In de samenleving werd gefluisterd dat Raspoetin niet alleen de tsarina maar ook de vier groothertoginnen had verleid. Rasputin had vurige, maar in alle opzichten volledig onschuldige brieven vrijgegeven die door de tsarina en de vier groothertoginnen aan hem waren geschreven. Ze circuleerden door de hele samenleving en voedden geruchten. Er circuleerden pornografische cartoons waarin Rasputin relaties had met de keizerin, met haar vier dochters en Anna Vyrubova naakt op de achtergrond. Nicholas beval Rasputin om Sint-Petersburg een tijdje te verlaten, tot groot ongenoegen van Alexandra, en Rasputin ging op pelgrimstocht naar Palestina. Ondanks de geruchten ging de associatie van de keizerlijke familie met Rasputin door totdat Rasputin op 17 december 1916 werd vermoord.
“Onze Vriend is zo tevreden met onze meisjes, zegt dat ze zware ‘cursussen’ hebben gevolgd voor hun leeftijd en dat hun ziel veel heeft meegemaakt. ontwikkeld”
Schreef Alexandra aan Nicholaas op 6 december 1916, een paar weken voordat Raspoetin werd vermoord. Naarmate ze ouder werd, was Olga echter minder geneigd Raspoetin als haar vriendin te zien en was ze zich er meer van bewust hoe zijn vriendschap met haar ouders de stabiliteit van haar land beïnvloedde. Olga schreef de dag na de moord in haar dagboek dat ze vermoedde dat groothertog Dmitri Pavlovich van Rusland, haar neef nadat ze was verwijderd en de man met wie ze ooit had moeten trouwen, de moordenaar was van ‘Vader Grigory’. Dmitri en Felix Yussupov, de echtgenoot van haar neef prinses Irina van Rusland, behoorden tot de moordenaars. In zijn memoires meldde AA Mordvinov dat de vier groothertoginnen “koud en zichtbaar vreselijk overstuur” leken door de dood van Raspoetin en “dicht tegen elkaar aan zaten” op een bank in een van hun slaapkamers op de avond dat ze het nieuws ontvingen. Mordvinov meldde dat de jonge vrouwen in een sombere stemming waren en de politieke onrust leken aan te voelen die op het punt stond te ontketenen. Raspoetin werd begraven met een icoon ondertekend op de achterkant door Olga, haar zussen en moeder. Olga was echter het enige lid van de familie dat de begrafenis van Rasputin niet bijwoonde, volgens het dagboek van haar neef nadat groothertog Andrei Vladimirovitsj van Rusland was verwijderd. Uit Olga’s eigen dagboek blijkt echter dat zij wel aanwezig was op zijn begrafenis. Ze schreef op 21 december (oude stijl) 1916:
“Om 9 uur, wij vier, gingen papa en mama naar de plaats waar Ania’s constructie is voor de dienst van Litia en de begrafenis van pater Grigory.”

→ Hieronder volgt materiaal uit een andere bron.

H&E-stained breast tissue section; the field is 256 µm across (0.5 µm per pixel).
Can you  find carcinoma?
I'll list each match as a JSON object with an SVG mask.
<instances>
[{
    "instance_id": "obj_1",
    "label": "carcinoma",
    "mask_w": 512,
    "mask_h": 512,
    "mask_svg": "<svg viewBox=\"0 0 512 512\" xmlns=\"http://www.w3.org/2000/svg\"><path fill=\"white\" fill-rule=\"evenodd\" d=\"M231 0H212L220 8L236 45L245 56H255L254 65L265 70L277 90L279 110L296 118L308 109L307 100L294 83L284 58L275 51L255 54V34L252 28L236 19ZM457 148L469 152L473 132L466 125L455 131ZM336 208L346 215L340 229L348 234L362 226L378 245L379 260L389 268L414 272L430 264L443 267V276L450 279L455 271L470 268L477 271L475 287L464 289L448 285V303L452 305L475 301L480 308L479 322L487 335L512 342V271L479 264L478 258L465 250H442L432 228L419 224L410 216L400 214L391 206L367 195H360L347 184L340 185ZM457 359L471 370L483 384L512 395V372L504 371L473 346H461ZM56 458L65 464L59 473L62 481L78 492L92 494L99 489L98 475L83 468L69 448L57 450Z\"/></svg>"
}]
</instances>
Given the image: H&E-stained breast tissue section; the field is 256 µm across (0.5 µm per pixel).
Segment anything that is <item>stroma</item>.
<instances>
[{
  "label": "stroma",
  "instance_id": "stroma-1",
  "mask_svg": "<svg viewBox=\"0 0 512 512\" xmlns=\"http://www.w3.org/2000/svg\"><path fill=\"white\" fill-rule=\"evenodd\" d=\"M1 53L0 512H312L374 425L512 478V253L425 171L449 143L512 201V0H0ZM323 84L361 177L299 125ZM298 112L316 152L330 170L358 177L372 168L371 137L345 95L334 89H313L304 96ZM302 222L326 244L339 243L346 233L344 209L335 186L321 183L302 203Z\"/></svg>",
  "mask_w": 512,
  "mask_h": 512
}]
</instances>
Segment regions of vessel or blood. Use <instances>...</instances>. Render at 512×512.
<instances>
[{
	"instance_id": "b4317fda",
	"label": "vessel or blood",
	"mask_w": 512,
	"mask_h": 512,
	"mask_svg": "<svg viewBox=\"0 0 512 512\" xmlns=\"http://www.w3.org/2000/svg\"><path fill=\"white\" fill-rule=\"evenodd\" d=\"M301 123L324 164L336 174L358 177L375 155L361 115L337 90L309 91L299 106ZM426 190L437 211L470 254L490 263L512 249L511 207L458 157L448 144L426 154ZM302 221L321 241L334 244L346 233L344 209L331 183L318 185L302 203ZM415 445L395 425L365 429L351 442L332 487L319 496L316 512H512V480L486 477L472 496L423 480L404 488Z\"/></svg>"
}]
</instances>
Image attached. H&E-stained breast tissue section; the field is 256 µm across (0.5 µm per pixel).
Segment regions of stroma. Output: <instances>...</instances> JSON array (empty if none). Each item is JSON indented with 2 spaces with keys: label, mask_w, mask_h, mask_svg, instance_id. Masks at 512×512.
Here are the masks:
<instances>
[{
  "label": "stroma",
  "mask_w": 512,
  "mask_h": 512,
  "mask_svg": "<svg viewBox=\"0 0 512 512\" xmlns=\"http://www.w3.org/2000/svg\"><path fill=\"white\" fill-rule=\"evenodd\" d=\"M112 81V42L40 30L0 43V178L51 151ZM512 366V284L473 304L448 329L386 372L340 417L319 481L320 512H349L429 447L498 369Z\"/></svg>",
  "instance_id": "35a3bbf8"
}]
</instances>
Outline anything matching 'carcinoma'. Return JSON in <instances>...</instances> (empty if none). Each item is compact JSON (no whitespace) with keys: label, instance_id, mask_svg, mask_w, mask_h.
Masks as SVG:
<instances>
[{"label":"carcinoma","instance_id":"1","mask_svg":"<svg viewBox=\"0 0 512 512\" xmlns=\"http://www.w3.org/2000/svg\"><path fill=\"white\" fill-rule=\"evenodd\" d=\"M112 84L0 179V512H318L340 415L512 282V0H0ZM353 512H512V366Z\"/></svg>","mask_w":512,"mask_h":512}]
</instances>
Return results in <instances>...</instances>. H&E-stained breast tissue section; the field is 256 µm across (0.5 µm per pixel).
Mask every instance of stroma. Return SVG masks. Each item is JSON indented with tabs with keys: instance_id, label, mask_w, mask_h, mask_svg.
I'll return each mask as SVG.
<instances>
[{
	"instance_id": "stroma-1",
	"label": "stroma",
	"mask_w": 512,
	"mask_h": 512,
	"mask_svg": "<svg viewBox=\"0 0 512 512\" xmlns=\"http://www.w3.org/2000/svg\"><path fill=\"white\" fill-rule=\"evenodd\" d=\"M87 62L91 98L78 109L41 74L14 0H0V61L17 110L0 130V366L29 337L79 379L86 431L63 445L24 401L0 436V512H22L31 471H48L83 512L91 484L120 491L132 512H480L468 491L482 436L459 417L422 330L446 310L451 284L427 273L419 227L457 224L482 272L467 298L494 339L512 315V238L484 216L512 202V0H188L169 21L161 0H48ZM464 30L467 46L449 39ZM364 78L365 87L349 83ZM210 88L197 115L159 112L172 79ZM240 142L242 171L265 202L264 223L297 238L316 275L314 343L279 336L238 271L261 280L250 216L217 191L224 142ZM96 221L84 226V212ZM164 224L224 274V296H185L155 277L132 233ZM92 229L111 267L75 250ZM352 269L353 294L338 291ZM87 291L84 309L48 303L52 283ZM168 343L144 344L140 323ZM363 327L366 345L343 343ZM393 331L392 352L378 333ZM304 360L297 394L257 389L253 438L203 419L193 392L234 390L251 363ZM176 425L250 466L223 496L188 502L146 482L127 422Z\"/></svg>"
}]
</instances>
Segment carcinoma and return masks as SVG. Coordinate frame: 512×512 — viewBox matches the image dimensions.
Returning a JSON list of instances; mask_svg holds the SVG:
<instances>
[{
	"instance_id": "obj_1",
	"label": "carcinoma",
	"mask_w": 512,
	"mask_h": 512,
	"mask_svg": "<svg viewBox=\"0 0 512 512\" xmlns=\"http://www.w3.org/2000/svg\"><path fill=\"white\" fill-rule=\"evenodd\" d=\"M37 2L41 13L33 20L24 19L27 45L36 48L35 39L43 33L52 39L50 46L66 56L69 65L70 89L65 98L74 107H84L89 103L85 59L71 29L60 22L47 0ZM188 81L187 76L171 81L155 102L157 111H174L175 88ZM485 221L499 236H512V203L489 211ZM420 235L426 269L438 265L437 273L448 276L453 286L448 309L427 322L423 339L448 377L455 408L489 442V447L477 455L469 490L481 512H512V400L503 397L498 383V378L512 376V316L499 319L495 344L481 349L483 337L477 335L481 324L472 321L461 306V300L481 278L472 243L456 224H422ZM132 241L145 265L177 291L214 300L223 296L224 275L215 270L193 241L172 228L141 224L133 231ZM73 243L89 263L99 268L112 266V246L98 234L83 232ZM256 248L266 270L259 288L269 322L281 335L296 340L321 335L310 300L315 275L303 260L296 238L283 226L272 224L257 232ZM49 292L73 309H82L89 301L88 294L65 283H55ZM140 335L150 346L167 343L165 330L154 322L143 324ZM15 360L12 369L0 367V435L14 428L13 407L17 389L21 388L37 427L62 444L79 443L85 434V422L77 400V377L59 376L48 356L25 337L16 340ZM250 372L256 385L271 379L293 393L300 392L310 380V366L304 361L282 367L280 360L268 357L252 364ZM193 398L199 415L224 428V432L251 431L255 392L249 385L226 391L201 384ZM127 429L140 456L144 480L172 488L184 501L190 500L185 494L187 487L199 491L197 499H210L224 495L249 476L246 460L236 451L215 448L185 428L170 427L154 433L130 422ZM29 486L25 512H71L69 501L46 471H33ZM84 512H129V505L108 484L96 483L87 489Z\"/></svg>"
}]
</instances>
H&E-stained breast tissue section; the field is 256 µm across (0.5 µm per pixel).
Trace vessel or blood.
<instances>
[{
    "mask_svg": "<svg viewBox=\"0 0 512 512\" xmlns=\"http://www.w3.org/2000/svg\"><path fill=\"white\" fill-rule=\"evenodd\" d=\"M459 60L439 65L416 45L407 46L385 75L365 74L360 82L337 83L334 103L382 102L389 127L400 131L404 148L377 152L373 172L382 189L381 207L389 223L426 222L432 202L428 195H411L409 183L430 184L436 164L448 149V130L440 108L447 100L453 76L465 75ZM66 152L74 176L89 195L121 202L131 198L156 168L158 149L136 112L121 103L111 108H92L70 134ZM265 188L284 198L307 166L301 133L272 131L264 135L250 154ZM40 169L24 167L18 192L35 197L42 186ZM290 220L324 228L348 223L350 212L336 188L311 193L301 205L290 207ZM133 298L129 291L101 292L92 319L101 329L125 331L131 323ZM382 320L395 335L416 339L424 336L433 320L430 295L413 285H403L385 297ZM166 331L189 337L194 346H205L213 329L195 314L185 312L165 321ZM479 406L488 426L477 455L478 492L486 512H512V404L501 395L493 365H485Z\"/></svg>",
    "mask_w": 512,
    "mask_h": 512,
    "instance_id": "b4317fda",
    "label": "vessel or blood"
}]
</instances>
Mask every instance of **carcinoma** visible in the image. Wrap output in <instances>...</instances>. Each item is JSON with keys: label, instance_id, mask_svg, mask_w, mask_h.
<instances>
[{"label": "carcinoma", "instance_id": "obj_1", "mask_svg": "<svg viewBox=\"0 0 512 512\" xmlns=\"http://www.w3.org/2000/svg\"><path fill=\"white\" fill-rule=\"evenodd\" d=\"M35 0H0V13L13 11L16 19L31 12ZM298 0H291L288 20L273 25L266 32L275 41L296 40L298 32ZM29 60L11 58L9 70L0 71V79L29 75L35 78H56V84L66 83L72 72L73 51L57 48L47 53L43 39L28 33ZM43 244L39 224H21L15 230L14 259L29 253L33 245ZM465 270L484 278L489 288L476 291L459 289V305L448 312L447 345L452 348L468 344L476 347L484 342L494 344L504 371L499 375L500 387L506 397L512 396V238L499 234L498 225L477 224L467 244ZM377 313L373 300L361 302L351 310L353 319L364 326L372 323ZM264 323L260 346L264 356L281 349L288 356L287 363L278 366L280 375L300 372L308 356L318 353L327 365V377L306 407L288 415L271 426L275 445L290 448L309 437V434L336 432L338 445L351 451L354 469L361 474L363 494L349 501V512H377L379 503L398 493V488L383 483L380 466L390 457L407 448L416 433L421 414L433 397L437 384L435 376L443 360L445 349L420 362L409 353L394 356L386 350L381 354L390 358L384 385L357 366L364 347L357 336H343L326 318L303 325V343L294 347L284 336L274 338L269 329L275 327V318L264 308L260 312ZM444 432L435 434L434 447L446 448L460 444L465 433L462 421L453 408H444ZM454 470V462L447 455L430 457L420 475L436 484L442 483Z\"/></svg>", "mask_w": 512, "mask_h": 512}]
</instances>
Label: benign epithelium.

Volgens de memoires van Valentina Ivanovna Chebotareva, een vrouw die tijdens de Eerste Wereldoorlog samen met Olga verpleegde zei in februari 1917, ongeveer een maand na de moord, dat hoewel het misschien nodig was geweest dat Rasputin werd vermoord, dit nooit ‘zo vreselijk’ had mogen gebeuren. Ze schaamde zich ervoor dat de moordenaars haar familieleden waren. Nadat Olga en haar zussen waren vermoord, ontdekten de bolsjewieken dat ze allemaal een amulet droegen met de afbeelding van Raspoetin en een gebed om hun nek.